Sunday, October 5, 2014
Pilot Review: Mulaney
Remember Seinfeld? Of course you do, it was one of the most popular and most celebrated sitcoms of all time. Fox is hoping that you not only remember it, but that you miss it enough to want to watch another up-and-coming comedian blatantly rip that show off in his own bid for sitcom stardom. Prove to Fox that you're smarter and more discerning than that by skipping this mess.
Just about everything in Mulaney is stolen from Seinfeld. Even going back to the show's journey to the air, the parallels are creepily similar. Seinfeld was passed over by Fox and picked up by NBC; Mulaney was passed over by NBC and picked up by Fox (apparently they didn't want to let this go just in case lightning struck twice). The pilot is directed by Andy Ackerman, who helmed almost every episode of Seinfeld's final four seasons. In terms of the actual show, you have John (playing a possibly fictionalized version of himself, much like Jerry) performing to comedy club crowds as bookends to the episode, and his three friends, one of them a female whose name rhymes with Elaine and another who is always dropping in unannounced. There's a general lack of plot, quite a few eccentric personalities, and a lot of yelling for no reason. Mulaney is a 1990s show on a 2014 schedule, and it sticks out like a sore thumb. The whole concept of a "show about nothing," a moniker often attached Seinfeld that could also apply to a host of bygone comedies about friends who hang out and talk and find themselves in weird situations that they then hang out and talk about, feels very dated now. It's some strange combination of the over-the-top characters and the laugh track that just makes Mulaney awkward.

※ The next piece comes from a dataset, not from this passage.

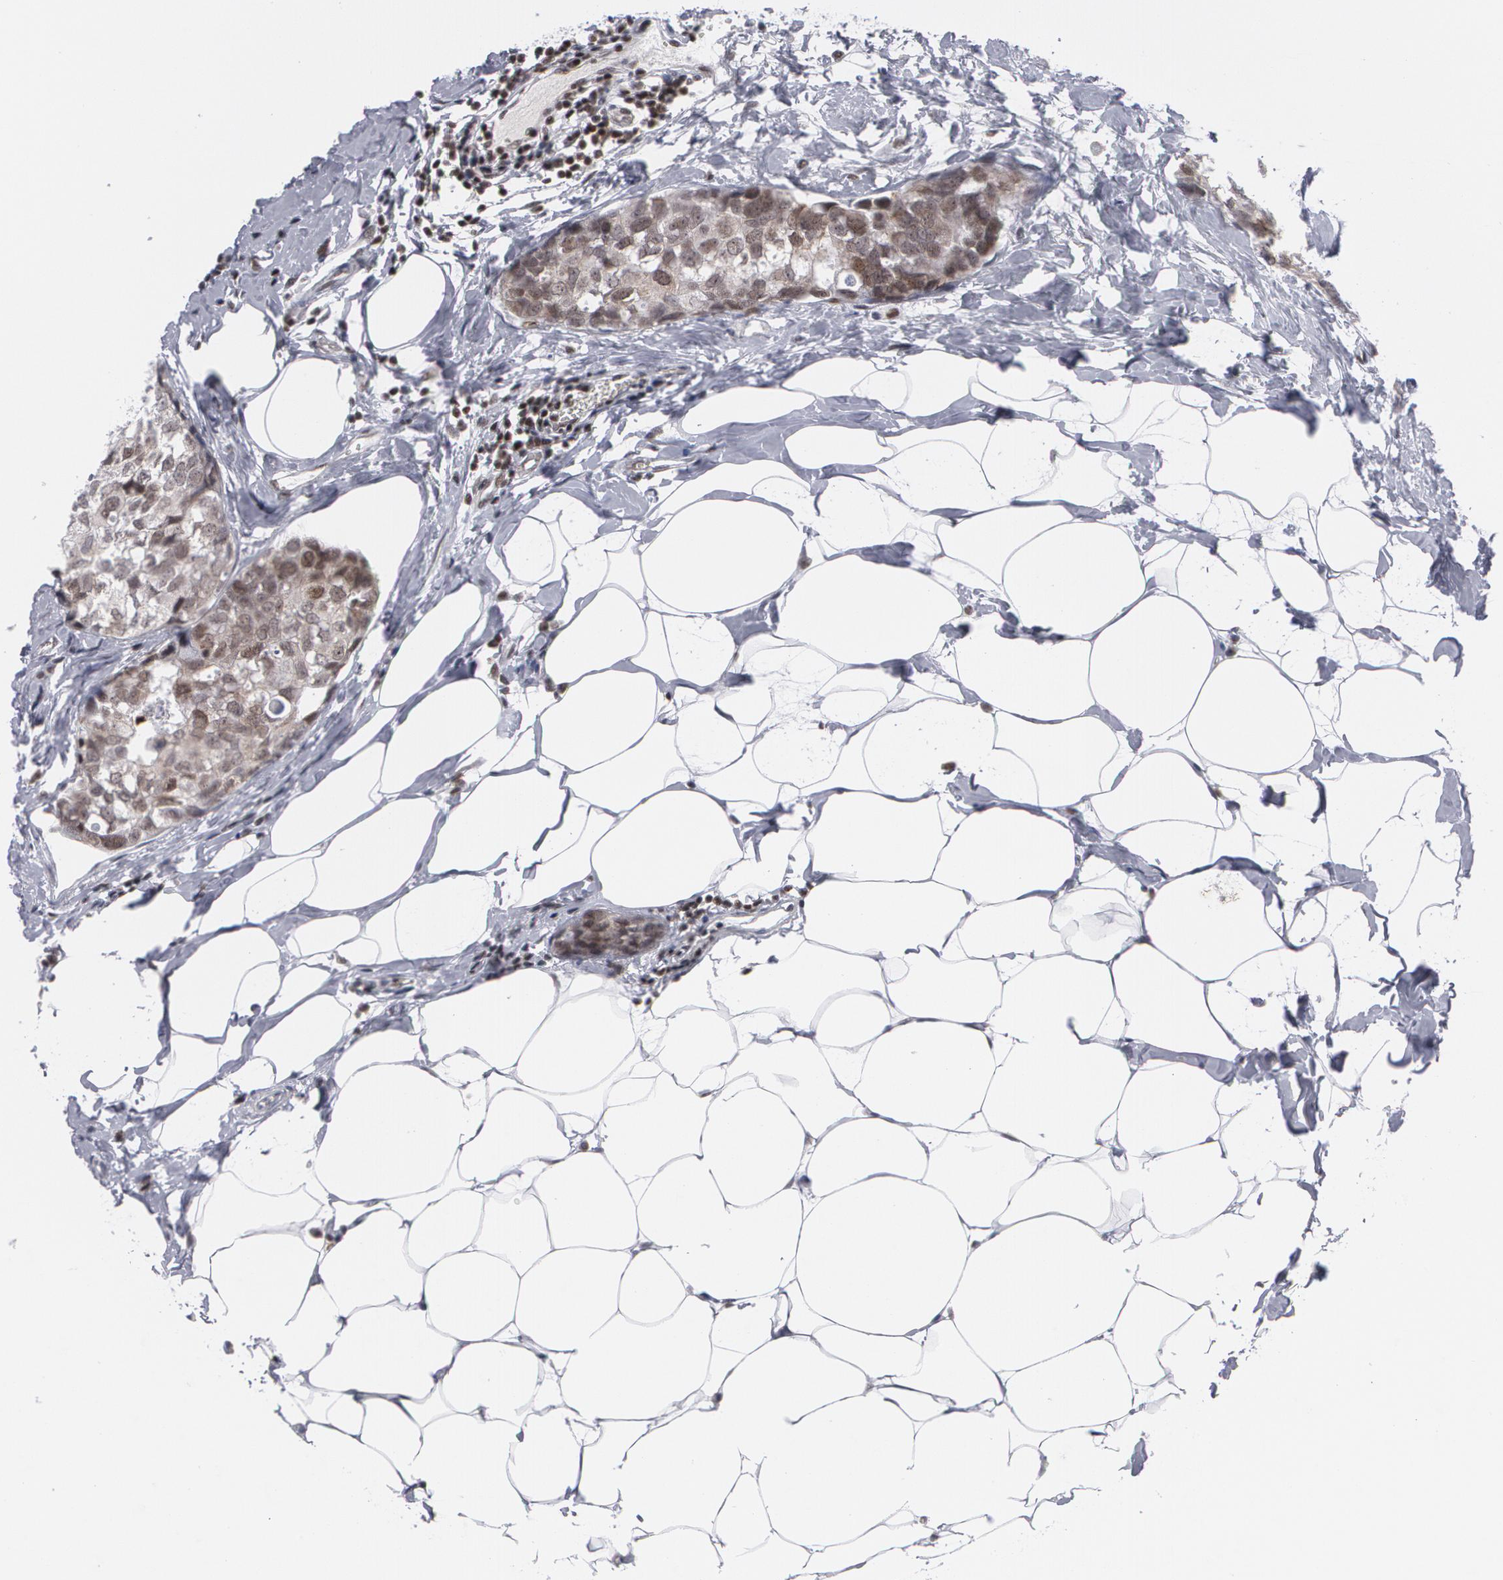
{"staining": {"intensity": "moderate", "quantity": ">75%", "location": "cytoplasmic/membranous,nuclear"}, "tissue": "breast cancer", "cell_type": "Tumor cells", "image_type": "cancer", "snomed": [{"axis": "morphology", "description": "Normal tissue, NOS"}, {"axis": "morphology", "description": "Duct carcinoma"}, {"axis": "topography", "description": "Breast"}], "caption": "IHC image of neoplastic tissue: human breast cancer (infiltrating ductal carcinoma) stained using immunohistochemistry shows medium levels of moderate protein expression localized specifically in the cytoplasmic/membranous and nuclear of tumor cells, appearing as a cytoplasmic/membranous and nuclear brown color.", "gene": "MCL1", "patient": {"sex": "female", "age": 50}}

The show is at its best, which still isn't all that good, when Mulaney is with his friends: Jane (SNL's Nasim Pedrad, easily the best part of the show), Motif (Seaton Smith), and Andre (Zack Pearlman). Then the show taps into that throwback charm and comfort we get from watching reruns of our favorite old shows. It's comfortable when the friends are all together, partly because Smith and Pedrad are both better actors than Mulaney, so they balance out the weirdness he radiates when he's acting as opposed to doing stand-up (though what is up with Pearlman's beard being a totally different color from his hair?). But then the show shifts to scenes with Martin Short as Mulaney's new boss (oh yes, that's one difference between Mulaney and Seinfeld: John has a job other than as a comedian, writing for a game show host), and everything kind of implodes. Short is typically dependable and almost always funny, but he's so out of place doing his usual caricature shtick next to Mulaney's awkward humor and grating monotone that it's hard to watch. Same goes for Oscar nominee Elliott Gould, who plays John's gay formerly radical neighbor. It's a strained, to put it lightly, performance that's so excessively weird that it borders on uncomfortable.
Mulaney is, overall, a timid little show. It's not sure what it wants to be, other than a Seinfeld rip-off (and a self-aware one at that). John Mulaney is an okay stand-up comedian and an okay comedic writer, but he's unmemorable on screen. He has no presence or confidence, and the same could be said of the show itself.